35-Sebuah Pesta

14 3 1
                                        

Setelah mematikan sambungan telepon. Kini, dengan menghela nafas, tatapanku sudah dibuat beralih pada pria paruh baya dihadapanku.

Meski yang dilakukannya teramat fatal. Bukan berarti membuatku juga dengan mudah menghakiminya begitu saja.

Jika saja, permasalahan berat itu tak menimpanya. Mungkin, ia pun tak akan melakukan tindakan demikian.

"Pergilah!"

"Kehadiran Bapak sebagai sesosok Ayah jauh lebih dibutuhkan saat ini."

Setelah dibuat banyak mempertimbangkan. Kini, aku memilih untuk tidak memperpanjang masalah tersebut.

Selain tak ingin menggores kebahagiaan hari ini. Tak menutup kemungkinan, membuat rasa simpati itu membumbung tinggi di dalam diriku.

"Tunggu! Apa maksudmu, Vin?! Kau ingin membebaskan pria tua ini begitu saja?"

Memilih tak mengubrisnya. Dengan gerak cepat, ku ulurkan tangan kiriku menengahi tubuhnya. Berusaha  menghalau jika aksi baku hantam  terjadi nantinya.

"Pergunakanlah uang itu sebaik mungkin. Putri Bapak jauh lebih berharga."

"VIN!"

Dengan berganti menahan lengannya.
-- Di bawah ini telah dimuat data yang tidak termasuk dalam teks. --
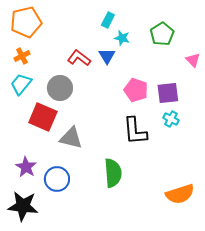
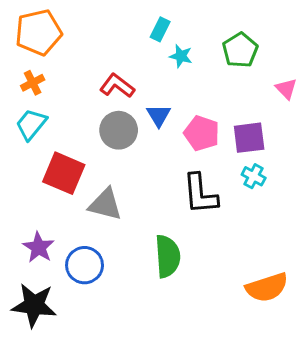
blue triangle: (107, 56) -> (159, 115), moved
gray circle: (60, 88) -> (119, 130), moved

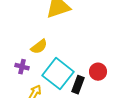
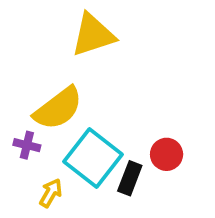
yellow semicircle: (39, 47) -> (58, 108), size x1.6

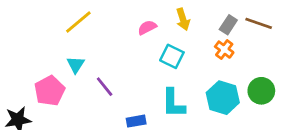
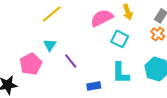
pink semicircle: (147, 28) -> (102, 18), size x1.6

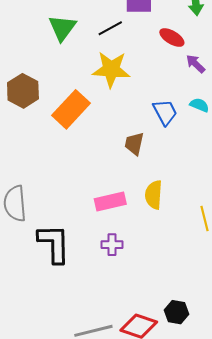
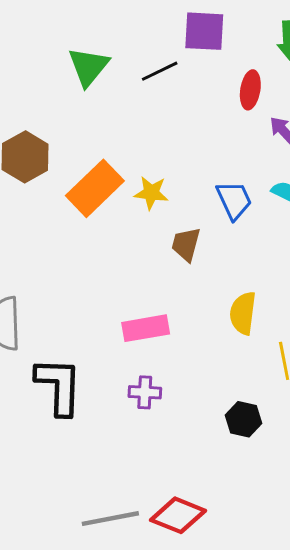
red ellipse: (172, 37) -> (250, 90), turned 65
yellow star: (111, 69) -> (151, 193), moved, size x0.6
yellow semicircle: (154, 195) -> (243, 313), moved
black hexagon: (177, 312) -> (243, 419), moved

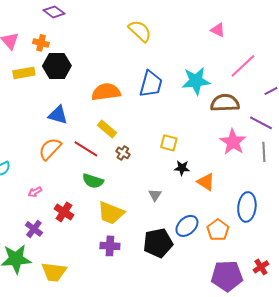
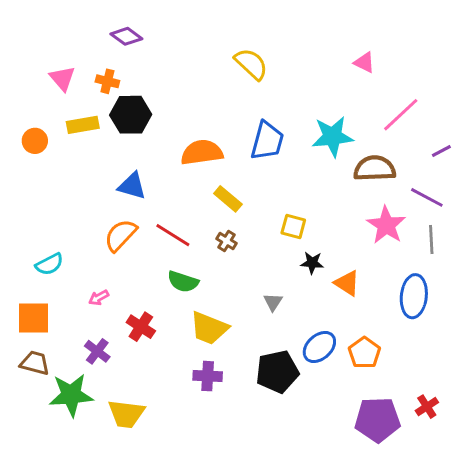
yellow rectangle: (107, 129) -> (228, 199), moved
blue ellipse: (247, 207) -> (414, 296), moved

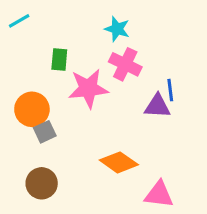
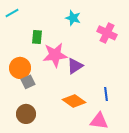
pink cross: (125, 64) -> (107, 33), moved
blue line: (170, 90) -> (106, 94), moved
purple triangle: (157, 106) -> (75, 66), moved, turned -36

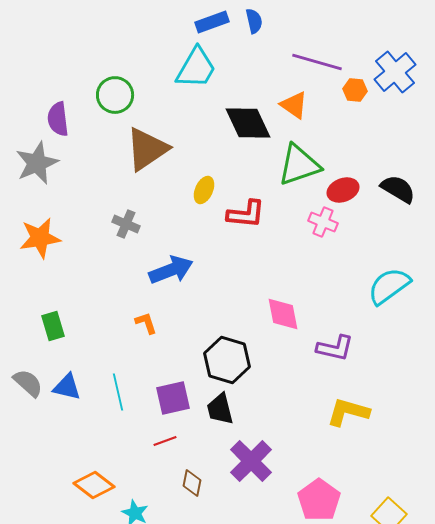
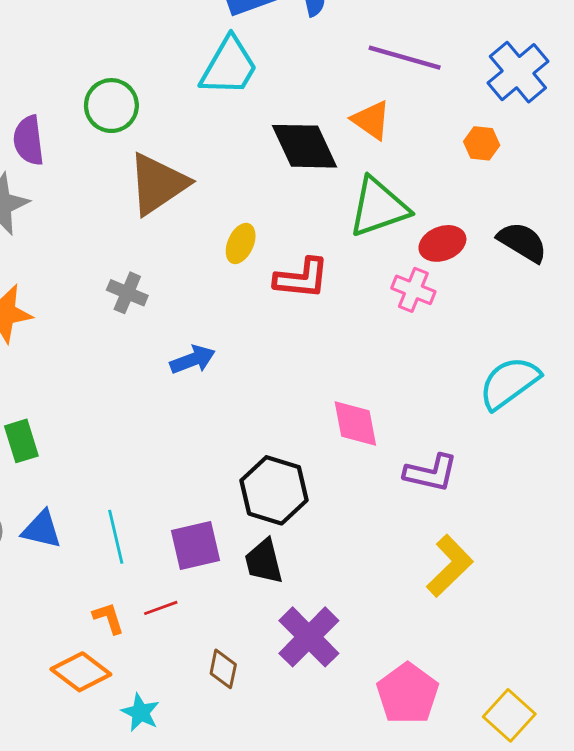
orange hexagon: (355, 90) -> (482, 143), moved
blue arrow: (171, 270) -> (193, 360), size x0.7
orange L-shape: (146, 323) -> (108, 618), moved
yellow L-shape: (348, 412) -> (450, 566), turned 120
red line: (165, 441) -> (161, 608), moved

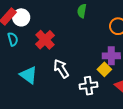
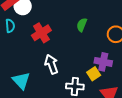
green semicircle: (82, 11) -> (82, 25), moved
cyan triangle: (29, 75) -> (21, 81), moved

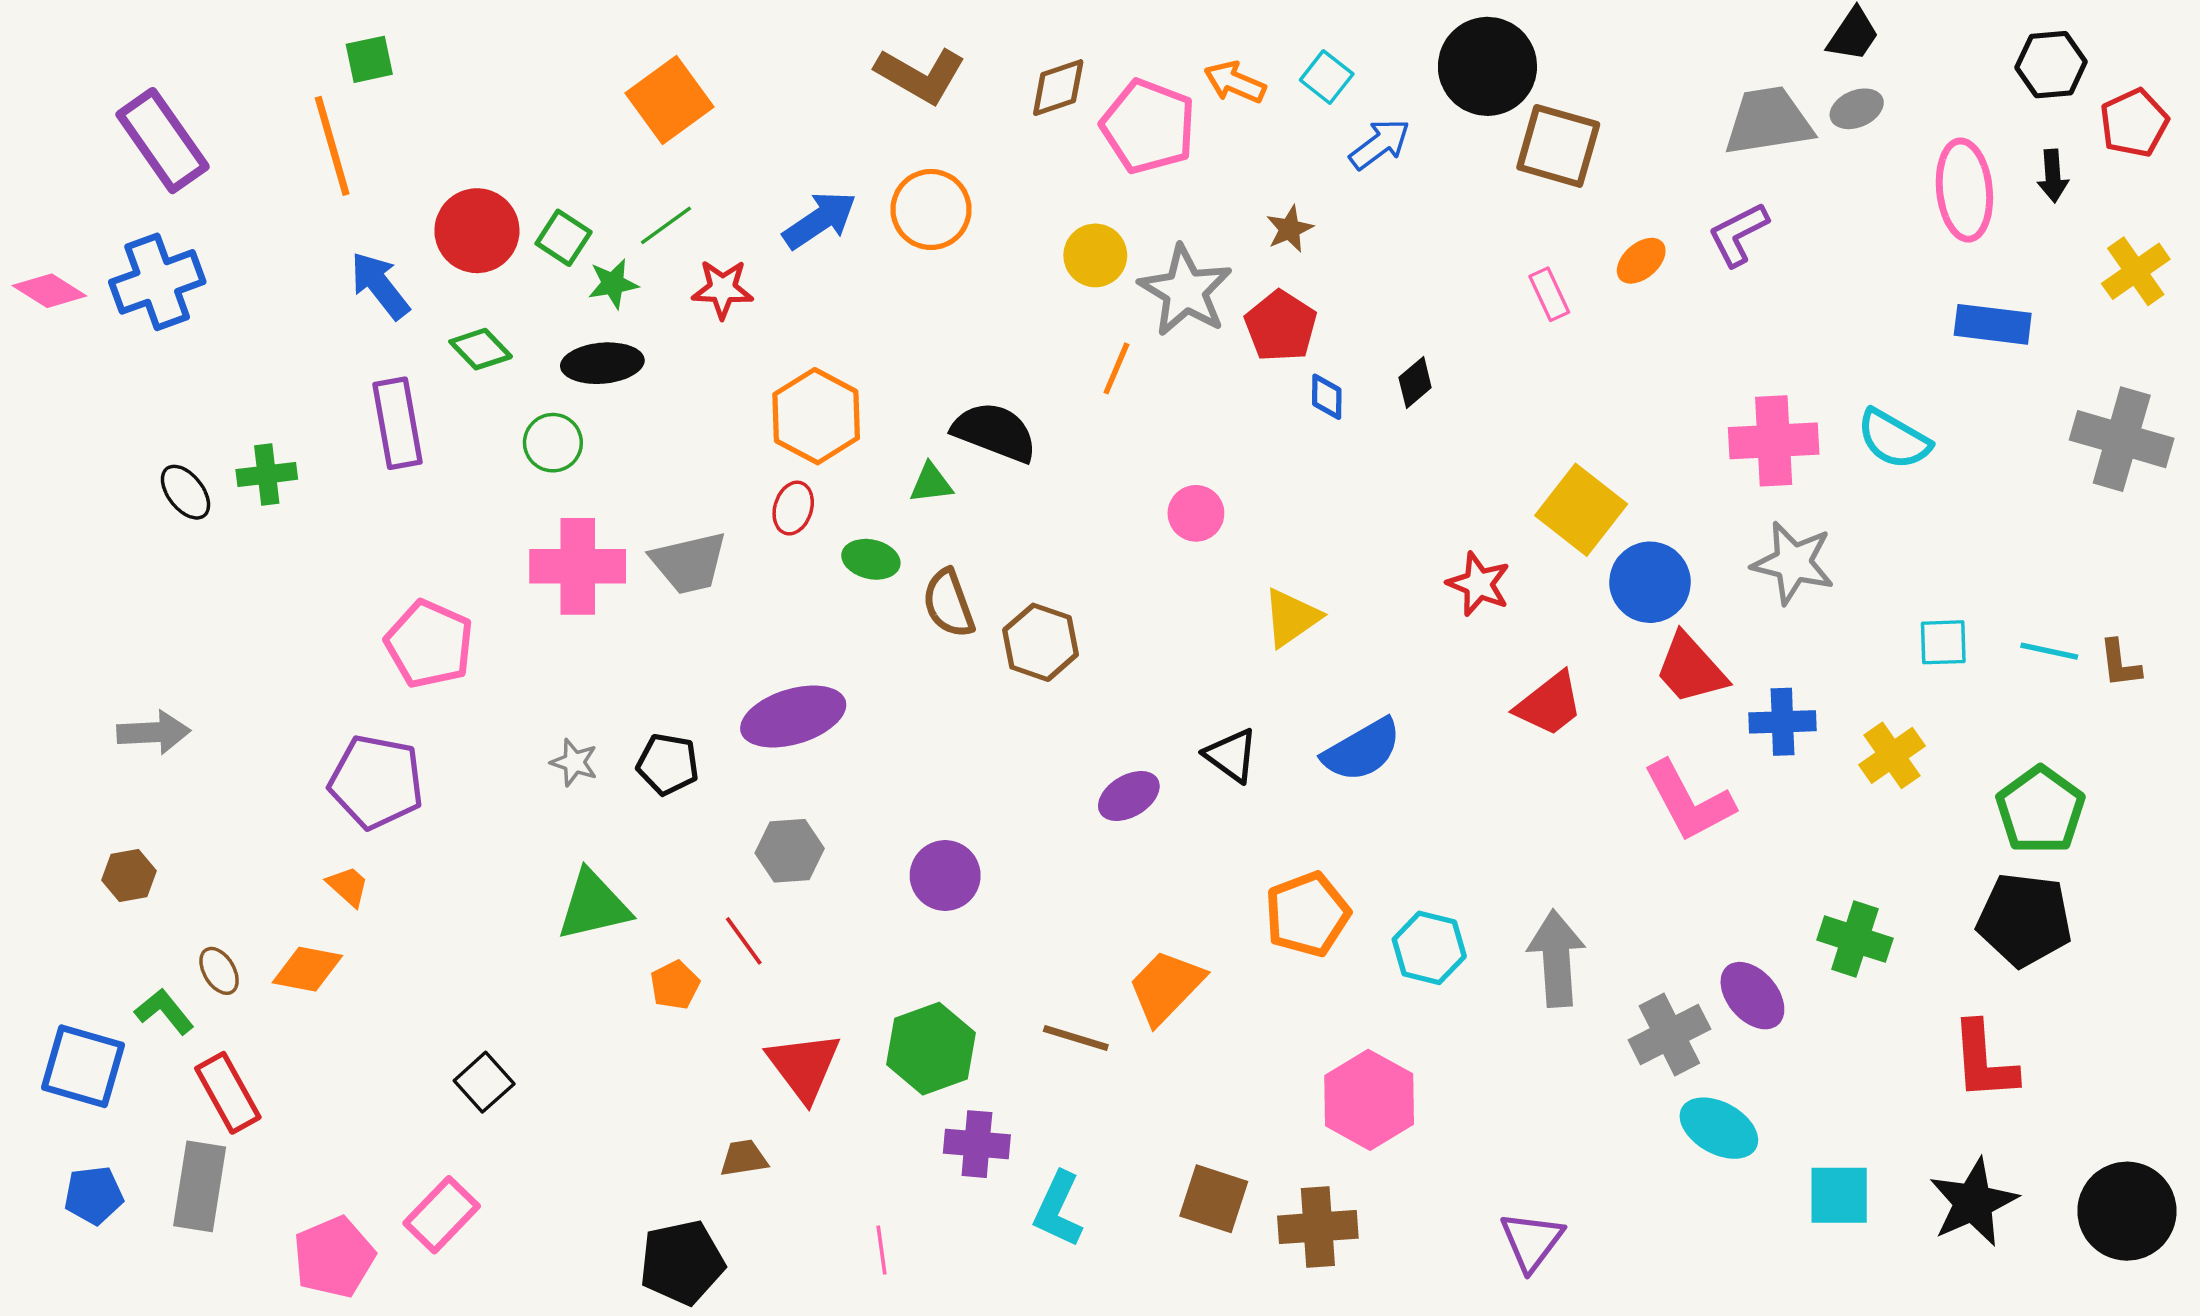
Terlihat, wajahnya kian berubah merah padam. Menjadikan tanda bahwa hanya menghitung detik lagi amarahnya membuncah.

"Pergilah!" ucapku, mempersilahkan. Membuat wajah terkejutnya juga penyesalannya nampak berbaur menjadi satu. Tak lama, disusul kedua tangannya yang menangkup di depan dada.

"Te... terimakasih, Pak Davin. Sekali lagi, saya ucapkan terimakasih. Dan segera mungkin saya akan mengembalikan uang tersebut."

Menggeleng cepat, ku ulurkan tanganku menyentuh kedua bahunya.

Meski kerugian yang aku alami begitu besar, karena setara dengan nilai jual sepeda motor. Sungguh, rasanya hatiku akan jauh lebih terluka, disaat hidupku tak lagi berguna untuk kebanyakan.

"Anggap saja, jika ini sebagai suatu apresiasi yang dapat saya berikan. Karena Bapak telah melakukan kontribusi baik untuk bisnis saya," jelasku, membuat air matanya terlihat kembali luruh. Tak lama, aku pun bisa merasakan tubuhnya yang kian memeluk erat tubuhku.

"Saya tidak tahu lagi, bagaimana membalas kebaikan, Pak Davin."

Menarik nafas pelan. Aku berusaha menahan air mataku agar tidak ikut luruh. Hingga dengan perlahan, ku gerakkan tanganku, melepas pelukannya.

"Jagalah putri Bapak dengan baik. Karena sesungguhnya dialah harta yang jauh lebih berharga dibanding apapun."

Benar. Perihal harta, mungkin dapat mudah dicari. Namun, kesehatan—rasanya terlalu mustahil untuk datang kedua kali.

Lagi. Jika pun aku berada diposisinya. Tak dapat memungkiri, jika aku akan melakukan hal serupa.

"Pergilah! Putri Bapak pasti sudah menunggu kehadiran, Bapak," tambahku, mempersilahkan. Membuat wajahnya bahagianya terpatri jelas, dengan kedua tangan menangkup di depan dada. 

"Sekali lagi saya mohon maaf atas tindakan yang saya lakukan, Pak Davin. Semoga Allah membalas semua kebaikan, Pak Davin."

"Kalau begitu saya izin pamit, Pak. Assalamu'alaikum."

Setelah meng-aminkannya dalam hati. Lantas, berucap membalas salamnya bersamaan dengan Brama. Kini, seulas senyum berakhir melengkung di bibirku saat tubuhnya melenggang pergi.

Namun, hal itu tak berangsur lama, saat decakan kesal keluar dari mulutnya.

"Aku benar-benar tak habis pikir denganmu. Perlakuan pria tua itu sudah terlampau batas. Tapi, kau justru membebaskannya dengan memberikan uang mu begitu saja."